Мы утверждаем точно то же самое, только вывод наш другой; мы считаем, что
непоследовательность защитников хозяйственного расчёта связана с тем, что, следуя логике марксистского анализа и дойдя до определённой точки, они совершают скачок (перескакивая через «утраченное звено» в середине»), чтобы встать на новую позицию, с которой продолжают свое рассуждение.

Конкретно защитники хозяйственного расчета никогда не могли дать точного объяснения тому, что лежит в основе концепции товара в рамках государственного сектора, или как «с умом» применяется закон стоимости в социалистическом секторе при «перекошенных» рынках. Заметив эту непоследовательность, товарищ Беттельхейм вновь принимается за терминологию, начиная анализ с того, чем должен бы закончить – нынешними правовыми отношениями в социалистических странах и существующими категориями, констатирует реальный и очевидный факт наличия этих юридических и товарных категорий и отсюда делает прагматический вывод, что раз они существуют, значит, они необходимы. Опираясь на эту основу, он развертывает свой анализ в обратном направлении, чтобы прийти к той точке, в которой произошло столкновение теории с практикой. В этой точке он даёт новое толкование теории, подвергает анализы взгляду Маркса и Ленина и выступает со своей собственной интерпретацией, которая зиждется на ошибках, о которых мы уже говорили. Такой прием позволяет ему сохранить последовательность процесса – и анализа – от начала статьи до её окончания.

Вместе с тем он забывает, что в историческом плане переходный период молод. В то время, когда человек только приближается к полному пониманию экономического деяния и овладевает им посредством плана, он подвержен неизбежным ошибкам в оценках. Почему необходимо считать, что-то, что «есть» в переходном периоде, обязательно «должно быть»? Зачем объяснять удары, нанесённые реальностью по некоторым смелым экспериментам исключительно смелостью, а не – частично или полностью – техническими просчётами администрации?

Нам кажется, что слишком умаляет значение социалистического планирования – со всеми его возможными техническими недочётами – утверждение, которое делает Беттельхейм:

«Из этого вытекает невозможность удовлетворительно, т.е. эффективно обеспечить a priori комплексное распределение средств производства (и продукции вообще) и потребности социалистической торговли и государственных торговых учреждений. Отсюда вытекает также и роль денег в рамках самого социалистического сектора, роль закона стоимости и система цен, которая должна отражать не только общественную себестоимость различной продукции, но также выражать соотношения между предложением и спросом на данную продукцию и по возможности обеспечить баланс между этим предложением и этим спросом, если план a priori не смог его обеспечить и если применение административных мер для становления этого баланса подорвало бы развитие производительных сил».
────────────────────
▸ **ЗАДАНИЕ 1**
Перепишите, пожалуйста, без изменений строки записей от строки с «After every picture, add» до строки с «421.1], [0, 0, 1]] dist [0.033285, -0.006545]», обе включительно.
Текст и записи — отдельные материалы, никак не связанные друг с другом.

▸ **ИМЕЮЩИЕСЯ ДАННЫЕ**
────────────────────
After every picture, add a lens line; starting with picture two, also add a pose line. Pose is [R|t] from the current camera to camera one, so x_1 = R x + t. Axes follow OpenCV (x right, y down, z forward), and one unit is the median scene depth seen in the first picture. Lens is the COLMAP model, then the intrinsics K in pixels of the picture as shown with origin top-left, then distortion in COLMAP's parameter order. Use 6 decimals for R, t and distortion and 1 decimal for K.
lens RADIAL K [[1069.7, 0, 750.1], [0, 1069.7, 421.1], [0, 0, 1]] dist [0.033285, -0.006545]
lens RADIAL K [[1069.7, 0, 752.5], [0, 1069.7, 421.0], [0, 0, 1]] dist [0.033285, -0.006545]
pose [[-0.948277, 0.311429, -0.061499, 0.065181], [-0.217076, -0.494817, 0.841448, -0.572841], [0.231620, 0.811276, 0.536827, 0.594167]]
────────────────────
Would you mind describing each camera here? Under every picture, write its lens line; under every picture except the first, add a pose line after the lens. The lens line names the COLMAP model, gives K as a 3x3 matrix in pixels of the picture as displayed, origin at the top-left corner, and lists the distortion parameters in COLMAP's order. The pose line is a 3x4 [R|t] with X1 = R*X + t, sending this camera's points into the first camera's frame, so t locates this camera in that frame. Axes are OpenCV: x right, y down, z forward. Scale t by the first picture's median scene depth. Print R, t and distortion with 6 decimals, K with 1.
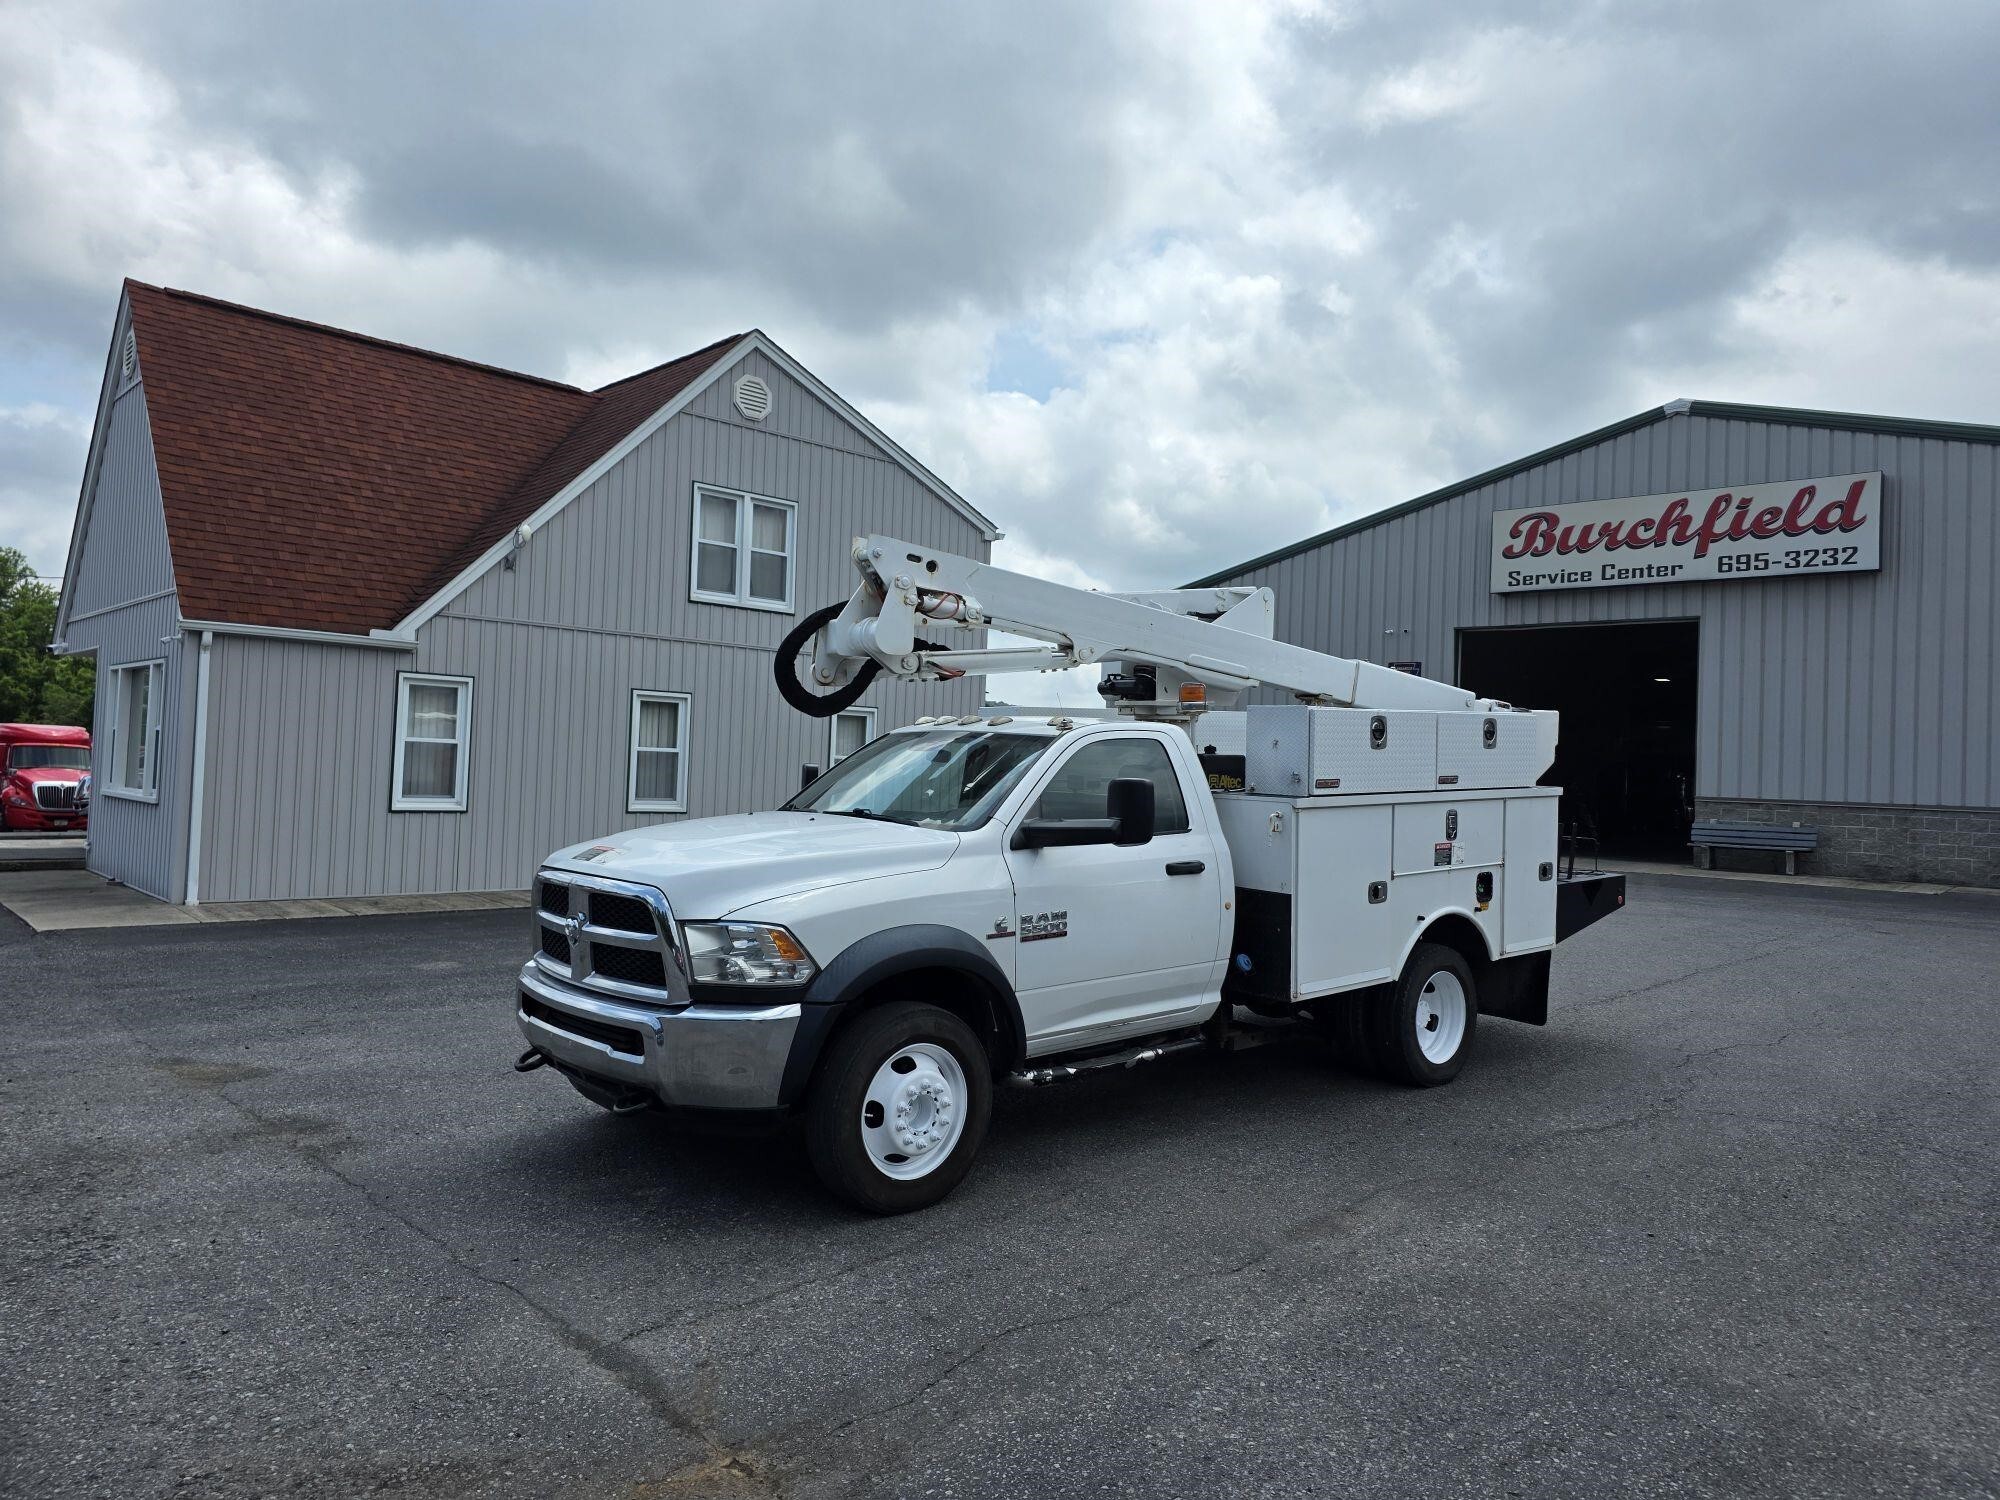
────────────────────
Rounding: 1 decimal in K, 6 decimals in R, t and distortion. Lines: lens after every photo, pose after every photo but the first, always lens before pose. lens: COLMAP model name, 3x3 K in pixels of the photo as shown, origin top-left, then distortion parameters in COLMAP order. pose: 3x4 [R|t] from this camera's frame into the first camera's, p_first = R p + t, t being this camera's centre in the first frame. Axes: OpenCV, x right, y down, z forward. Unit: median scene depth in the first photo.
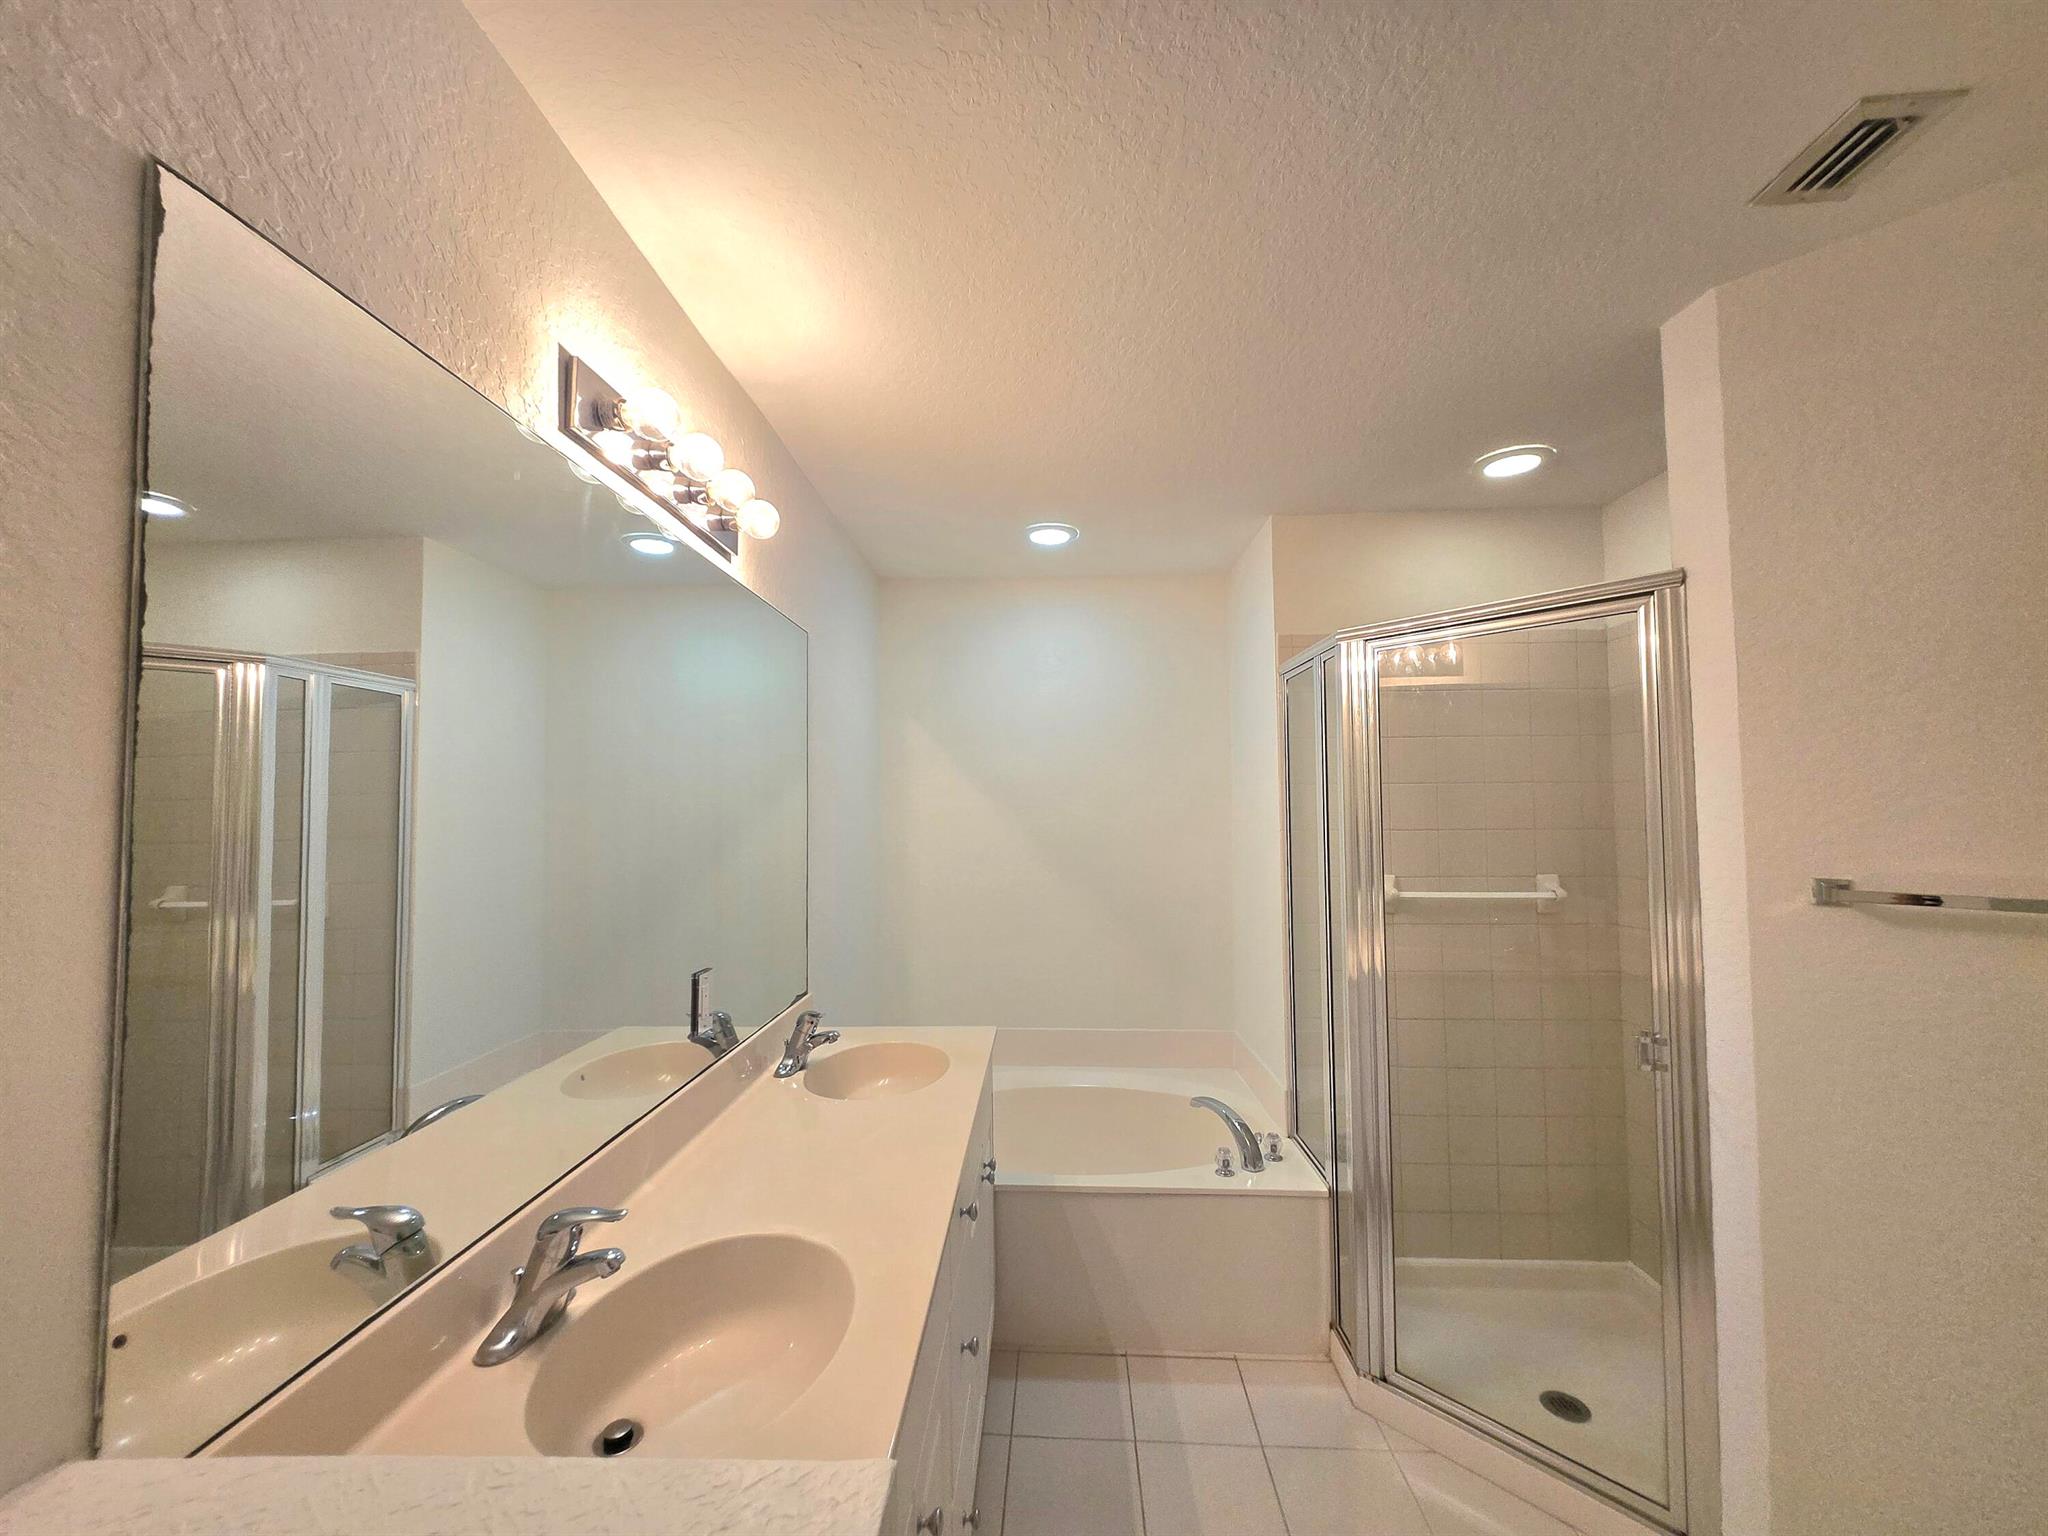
────────────────────
▸ **ЗАДАНИЕ 2**
Что, согласно тексту, забывает Беттельхейм?

▸ **РЕШЕНИЕ ЗАДАНИЯ 1**
After every picture, add a lens line; starting with picture two, also add a pose line. Pose is [R|t] from the current camera to camera one, so x_1 = R x + t. Axes follow OpenCV (x right, y down, z forward), and one unit is the median scene depth seen in the first picture. Lens is the COLMAP model, then the intrinsics K in pixels of the picture as shown with origin top-left, then distortion in COLMAP's parameter order. Use 6 decimals for R, t and distortion and 1 decimal for K.
lens RADIAL K [[1069.7, 0, 750.1], [0, 1069.7, 421.1], [0, 0, 1]] dist [0.033285, -0.006545]

▸ **РЕШЕНИЕ ЗАДАНИЯ 2**
Он забывает, что в историческом плане переходный период молод.